## Directions for this task
Only the text of the entries below should appear in your exact transcription; leave out every picture.
+ + + +
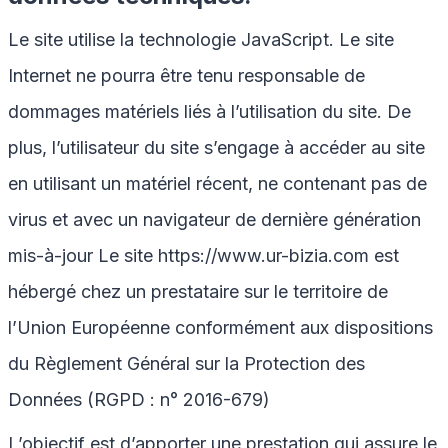
Le site utilise la technologie JavaScript. Le site
Internet ne pourra être tenu responsable de
dommages matériels liés à l’utilisation du site. De
plus, l’utilisateur du site s’engage à accéder au site
en utilisant un matériel récent, ne contenant pas de
virus et avec un navigateur de dernière génération
mis-à-jour Le site
https://www.ur-bizia.com
est
hébergé chez un prestataire sur le territoire de
l’Union Européenne conformément aux dispositions
du Règlement Général sur la Protection des
Données (RGPD : n° 2016-679)
L’objectif est d’apporter une prestation qui assure le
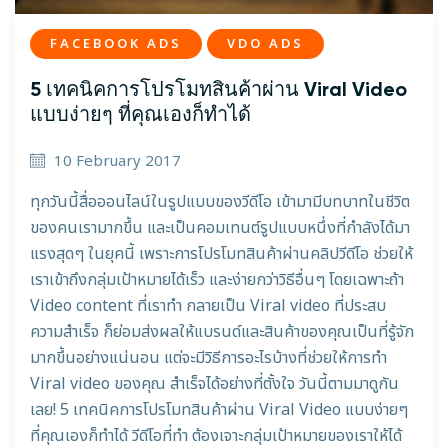
FACEBOOK ADS
VDO ADS
5 เทคนิคการโปรโมทสินค้าผ่าน Viral Video
แบบง่ายๆ ที่คุณเองก็ทำได้
10 February 2017
ทุกวันนี้สื่อออนไลน์ในรูปแบบของวีดีโอ เข้ามามีบทบาทในชีวิต
ของคนเรามากขึ้น และเป็นคอมเทนต์รูปแบบหนึ่งที่กำลังได้มา
แรงสุดๆ ในยุคนี้ เพราะการโปรโมทสินค้าผ่านคลิปวีดีโอ ช่วยให้
เราเข้าถึงกลุ่มเป้าหมายได้เร็ว และง่ายกว่าวิธีอื่นๆ โดยเฉพาะถ้า
Video content ที่เราทำ กลายเป็น Viral video ที่ประสบ
ความสำเร็จ ก็ย่อมส่งผลให้แบรนด์และสินค้าของคุณเป็นที่รู้จัก
มากขึ้นอย่างแน่นอน แต่จะมีวิธีการอะไรบ้างที่ช่วยให้การทำ
Viral video ของคุณ สำเร็จได้อย่างที่ตั้งใจ วันนี้ตามมาดูกัน
เลย! 5 เทคนิคการโปรโมทสินค้าผ่าน Viral Video แบบง่ายๆ
ที่คุณเองก็ทำได้ วีดีโอที่ทำ ต้องเจาะกลุ่มเป้าหมายของเราให้ได้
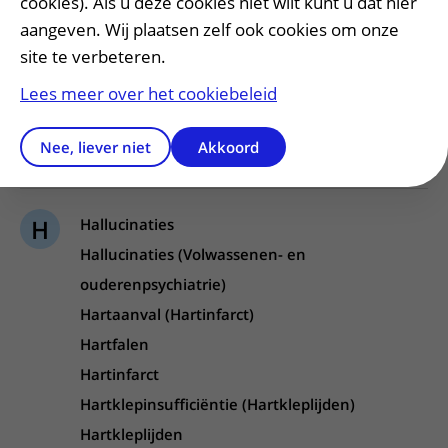
cookies). Als u deze cookies niet wilt kunt u dat hier
Gonartrose (Knieartrose)
aangeven. Wij plaatsen zelf ook cookies om onze
Graves orbitopathie (Oogziekte van Graves)
site te verbeteren.
Grawitz tumor (Nierkanker)
Lees meer over het cookiebeleid
Grootcellig B cel lymfoom (Diffuus grootcellig B-
cellymfoom (DLBCL))
Nee, liever niet
Akkoord
H
Hallucinaties
Hallucinaties (Volwassenen- en
ouderenpsychiatrie)
Hartaanval (Hartinfarct)
Hartfalen
Hartinfarct
Hartklepinsufficiëntie (Hartkleplijden)
Hartkleplijden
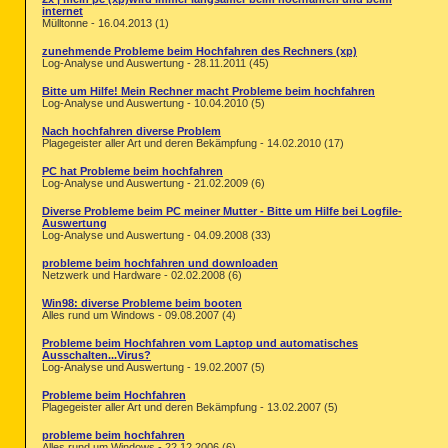
internet
Mülltonne - 16.04.2013 (1)
zunehmende Probleme beim Hochfahren des Rechners (xp)
Log-Analyse und Auswertung - 28.11.2011 (45)
Bitte um Hilfe! Mein Rechner macht Probleme beim hochfahren
Log-Analyse und Auswertung - 10.04.2010 (5)
Nach hochfahren diverse Problem
Plagegeister aller Art und deren Bekämpfung - 14.02.2010 (17)
PC hat Probleme beim hochfahren
Log-Analyse und Auswertung - 21.02.2009 (6)
Diverse Probleme beim PC meiner Mutter - Bitte um Hilfe bei Logfile-
Auswertung
Log-Analyse und Auswertung - 04.09.2008 (33)
probleme beim hochfahren und downloaden
Netzwerk und Hardware - 02.02.2008 (6)
Win98: diverse Probleme beim booten
Alles rund um Windows - 09.08.2007 (4)
Probleme beim Hochfahren vom Laptop und automatisches
Ausschalten...Virus?
Log-Analyse und Auswertung - 19.02.2007 (5)
Probleme beim Hochfahren
Plagegeister aller Art und deren Bekämpfung - 13.02.2007 (5)
probleme beim hochfahren
Alles rund um Windows - 22.12.2006 (6)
+ + + +
## Result of this exercise
Le site utilise la technologie JavaScript. Le site
Internet ne pourra être tenu responsable de
dommages matériels liés à l’utilisation du site. De
plus, l’utilisateur du site s’engage à accéder au site
en utilisant un matériel récent, ne contenant pas de
virus et avec un navigateur de dernière génération
mis-à-jour Le site
https://www.ur-bizia.com
est
hébergé chez un prestataire sur le territoire de
l’Union Européenne conformément aux dispositions
du Règlement Général sur la Protection des
Données (RGPD : n° 2016-679)
L’objectif est d’apporter une prestation qui assure le
FACEBOOK ADS
VDO ADS
5 เทคนิคการโปรโมทสินค้าผ่าน Viral Video
แบบง่ายๆ ที่คุณเองก็ทำได้
10 February 2017
ทุกวันนี้สื่อออนไลน์ในรูปแบบของวีดีโอ เข้ามามีบทบาทในชีวิต
ของคนเรามากขึ้น และเป็นคอมเทนต์รูปแบบหนึ่งที่กำลังได้มา
แรงสุดๆ ในยุคนี้ เพราะการโปรโมทสินค้าผ่านคลิปวีดีโอ ช่วยให้
เราเข้าถึงกลุ่มเป้าหมายได้เร็ว และง่ายกว่าวิธีอื่นๆ โดยเฉพาะถ้า
Video content ที่เราทำ กลายเป็น Viral video ที่ประสบ
ความสำเร็จ ก็ย่อมส่งผลให้แบรนด์และสินค้าของคุณเป็นที่รู้จัก
มากขึ้นอย่างแน่นอน แต่จะมีวิธีการอะไรบ้างที่ช่วยให้การทำ
Viral video ของคุณ สำเร็จได้อย่างที่ตั้งใจ วันนี้ตามมาดูกัน
เลย! 5 เทคนิคการโปรโมทสินค้าผ่าน Viral Video แบบง่ายๆ
ที่คุณเองก็ทำได้ วีดีโอที่ทำ ต้องเจาะกลุ่มเป้าหมายของเราให้ได้
cookies). Als u deze cookies niet wilt kunt u dat hier
Gonartrose (Knieartrose)
aangeven. Wij plaatsen zelf ook cookies om onze
Graves orbitopathie (Oogziekte van Graves)
site te verbeteren.
Grawitz tumor (Nierkanker)
Lees meer over het cookiebeleid
Grootcellig B cel lymfoom (Diffuus grootcellig B-
cellymfoom (DLBCL))
Nee, liever niet
Akkoord
H
Hallucinaties
Hallucinaties (Volwassenen- en
ouderenpsychiatrie)
Hartaanval (Hartinfarct)
Hartfalen
Hartinfarct
Hartklepinsufficiëntie (Hartkleplijden)
Hartkleplijden
internet
Mülltonne - 16.04.2013 (1)
zunehmende Probleme beim Hochfahren des Rechners (xp)
Log-Analyse und Auswertung - 28.11.2011 (45)
Bitte um Hilfe! Mein Rechner macht Probleme beim hochfahren
Log-Analyse und Auswertung - 10.04.2010 (5)
Nach hochfahren diverse Problem
Plagegeister aller Art und deren Bekämpfung - 14.02.2010 (17)
PC hat Probleme beim hochfahren
Log-Analyse und Auswertung - 21.02.2009 (6)
Diverse Probleme beim PC meiner Mutter - Bitte um Hilfe bei Logfile-
Auswertung
Log-Analyse und Auswertung - 04.09.2008 (33)
probleme beim hochfahren und downloaden
Netzwerk und Hardware - 02.02.2008 (6)
Win98: diverse Probleme beim booten
Alles rund um Windows - 09.08.2007 (4)
Probleme beim Hochfahren vom Laptop und automatisches
Ausschalten...Virus?
Log-Analyse und Auswertung - 19.02.2007 (5)
Probleme beim Hochfahren
Plagegeister aller Art und deren Bekämpfung - 13.02.2007 (5)
probleme beim hochfahren
Alles rund um Windows - 22.12.2006 (6)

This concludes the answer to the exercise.